Copy the rows below word for word.

[begin Records]

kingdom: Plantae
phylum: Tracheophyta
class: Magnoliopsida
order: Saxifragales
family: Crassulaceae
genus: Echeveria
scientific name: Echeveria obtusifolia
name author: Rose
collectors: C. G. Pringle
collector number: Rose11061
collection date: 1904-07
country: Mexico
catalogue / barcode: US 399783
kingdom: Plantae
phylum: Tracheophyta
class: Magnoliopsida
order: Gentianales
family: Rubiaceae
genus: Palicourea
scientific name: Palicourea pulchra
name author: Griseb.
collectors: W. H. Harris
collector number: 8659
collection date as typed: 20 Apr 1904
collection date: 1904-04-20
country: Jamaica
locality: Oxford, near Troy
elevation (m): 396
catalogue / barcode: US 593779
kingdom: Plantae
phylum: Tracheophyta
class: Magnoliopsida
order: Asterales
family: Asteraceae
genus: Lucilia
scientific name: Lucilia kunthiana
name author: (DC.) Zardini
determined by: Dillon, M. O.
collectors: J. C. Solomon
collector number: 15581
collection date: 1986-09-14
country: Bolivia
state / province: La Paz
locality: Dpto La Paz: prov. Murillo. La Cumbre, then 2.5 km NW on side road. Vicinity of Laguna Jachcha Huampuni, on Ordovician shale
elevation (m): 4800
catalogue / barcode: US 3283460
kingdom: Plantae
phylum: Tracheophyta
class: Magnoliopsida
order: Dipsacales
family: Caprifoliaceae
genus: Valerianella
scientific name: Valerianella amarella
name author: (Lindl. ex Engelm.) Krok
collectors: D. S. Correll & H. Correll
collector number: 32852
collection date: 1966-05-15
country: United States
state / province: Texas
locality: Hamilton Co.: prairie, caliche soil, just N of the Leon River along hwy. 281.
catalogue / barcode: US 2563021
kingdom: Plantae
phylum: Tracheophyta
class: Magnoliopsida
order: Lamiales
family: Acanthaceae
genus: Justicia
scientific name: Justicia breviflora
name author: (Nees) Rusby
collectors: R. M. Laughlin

[end Records]

**Written solution:**
kingdom: Plantae
phylum: Tracheophyta
class: Magnoliopsida
order: Saxifragales
family: Crassulaceae
genus: Echeveria
scientific name: Echeveria obtusifolia
name author: Rose
collectors: C. G. Pringle
collector number: Rose11061
collection date: 1904-07
country: Mexico
catalogue / barcode: US 399783
kingdom: Plantae
phylum: Tracheophyta
class: Magnoliopsida
order: Gentianales
family: Rubiaceae
genus: Palicourea
scientific name: Palicourea pulchra
name author: Griseb.
collectors: W. H. Harris
collector number: 8659
collection date as typed: 20 Apr 1904
collection date: 1904-04-20
country: Jamaica
locality: Oxford, near Troy
elevation (m): 396
catalogue / barcode: US 593779
kingdom: Plantae
phylum: Tracheophyta
class: Magnoliopsida
order: Asterales
family: Asteraceae
genus: Lucilia
scientific name: Lucilia kunthiana
name author: (DC.) Zardini
determined by: Dillon, M. O.
collectors: J. C. Solomon
collector number: 15581
collection date: 1986-09-14
country: Bolivia
state / province: La Paz
locality: Dpto La Paz: prov. Murillo. La Cumbre, then 2.5 km NW on side road. Vicinity of Laguna Jachcha Huampuni, on Ordovician shale
elevation (m): 4800
catalogue / barcode: US 3283460
kingdom: Plantae
phylum: Tracheophyta
class: Magnoliopsida
order: Dipsacales
family: Caprifoliaceae
genus: Valerianella
scientific name: Valerianella amarella
name author: (Lindl. ex Engelm.) Krok
collectors: D. S. Correll & H. Correll
collector number: 32852
collection date: 1966-05-15
country: United States
state / province: Texas
locality: Hamilton Co.: prairie, caliche soil, just N of the Leon River along hwy. 281.
catalogue / barcode: US 2563021
kingdom: Plantae
phylum: Tracheophyta
class: Magnoliopsida
order: Lamiales
family: Acanthaceae
genus: Justicia
scientific name: Justicia breviflora
name author: (Nees) Rusby
collectors: R. M. Laughlin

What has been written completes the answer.